Une seconde restriction suit. « Bamé devarim amourim ? » Pour le vin aussi, quand ces mesures s'appliquent-elles ? « Bizman chelo na'assou », quand l'ouverture s'est formée d'elle-même et non « bidé adam », non par la main de l'homme. « Aval im na'assou », mais si elle a été faite intentionnellement « bidé adam », par une personne, alors aucun minimum ne s'applique : « afilou kol chehou, teme'in », une piqûre d'épingle suffit à annuler le scellement du tonneau ou de la jarre de vin, si bien qu'ils reçoivent la toum'a d'un cadavre sous la même tente.
Quand c'est la paroi du récipient elle-même qui est percée
Jusqu'ici la discussion portait sur l'argile de scellement posée sur l'ouverture d'un récipient de terre cuite. La Mishna passe maintenant à une perforation dans le corps du récipient lui-même. « Nikvou » : si un tonneau ou une grande jarre est percé, quelle taille d'ouverture laisse entrer la toum'a d'un cadavre ? Cela dépend de l'usage pour lequel le récipient a été façonné.
« He'assouï le'okhlin, chiouran bezeitim » : un récipient destiné aux aliments solides se mesure selon qu'il retient encore les olives. Dès l'instant où la brèche est assez large pour qu'une olive en tombe, la toum'a a une voie d'entrée. « He'assouï lemachkin, chiouran lemachkin » : un récipient destiné aux liquides se mesure selon qu'il retient encore le liquide, et dès que du liquide peut s'écouler par l'ouverture, la toum'a y passe également.

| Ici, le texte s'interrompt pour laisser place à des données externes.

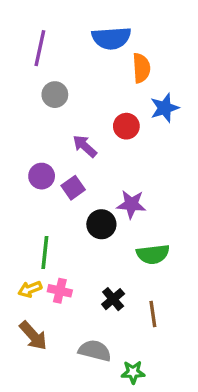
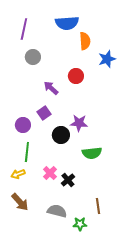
blue star: (165, 108) -> (107, 59), moved
purple circle: (42, 176) -> (23, 125), moved
pink cross: (60, 291) -> (50, 173), moved, turned 32
brown line: (153, 314) -> (98, 206), moved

« He'assouï lekakh oulekakh, matilin oto lehoumro » : un récipient fabriqué pour servir aux deux usages est jugé selon la plus stricte des deux normes, « betsamid patil ouvekhoness machké ». Le liquide constitue la rigueur, car une ouverture bien plus petite permet déjà au liquide de s'infiltrer, tandis qu'une olive exige un passage nettement plus large. Par conséquent, même si un tel récipient est fermé de toutes parts par un scellement hermétique, la toum'a y entre encore par toute ouverture par laquelle du liquide pourrait s'infiltrer.